Electronic design files

★ ★ ★ ★ ★ ★ ★

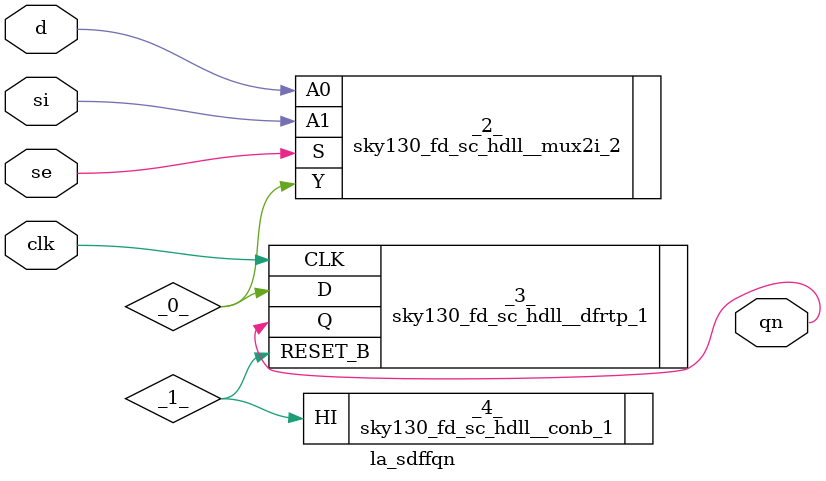
<source format=v>

/* Generated by Yosys 0.44 (git sha1 80ba43d26, g++ 11.4.0-1ubuntu1~22.04 -fPIC -O3) */

(* top =  1  *)
(* src = "inputs/la_sdffqn.v:11.1-23.10" *)
module la_sdffqn (
    d,
    si,
    se,
    clk,
    qn
);
  (* src = "inputs/la_sdffqn.v:21.3-21.45" *)
  wire _0_;
  wire _1_;
  (* src = "inputs/la_sdffqn.v:17.16-17.19" *)
  input clk;
  wire clk;
  (* src = "inputs/la_sdffqn.v:14.16-14.17" *)
  input d;
  wire d;
  (* src = "inputs/la_sdffqn.v:18.16-18.18" *)
  output qn;
  wire qn;
  (* src = "inputs/la_sdffqn.v:16.16-16.18" *)
  input se;
  wire se;
  (* src = "inputs/la_sdffqn.v:15.16-15.18" *)
  input si;
  wire si;
  sky130_fd_sc_hdll__mux2i_2 _2_ (
      .A0(d),
      .A1(si),
      .S (se),
      .Y (_0_)
  );
  (* src = "inputs/la_sdffqn.v:21.3-21.45" *)
  sky130_fd_sc_hdll__dfrtp_1 _3_ (
      .CLK(clk),
      .D(_0_),
      .Q(qn),
      .RESET_B(_1_)
  );
  sky130_fd_sc_hdll__conb_1 _4_ (.HI(_1_));
endmodule

</source>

★ ★ ★ ★ ★ ★ ★

## Exercise requirements
For this exercise, return every line from the data that holds the string "wire".

## Result of the exercise
  wire _0_;
  wire _1_;
  wire clk;
  wire d;
  wire qn;
  wire se;
  wire si;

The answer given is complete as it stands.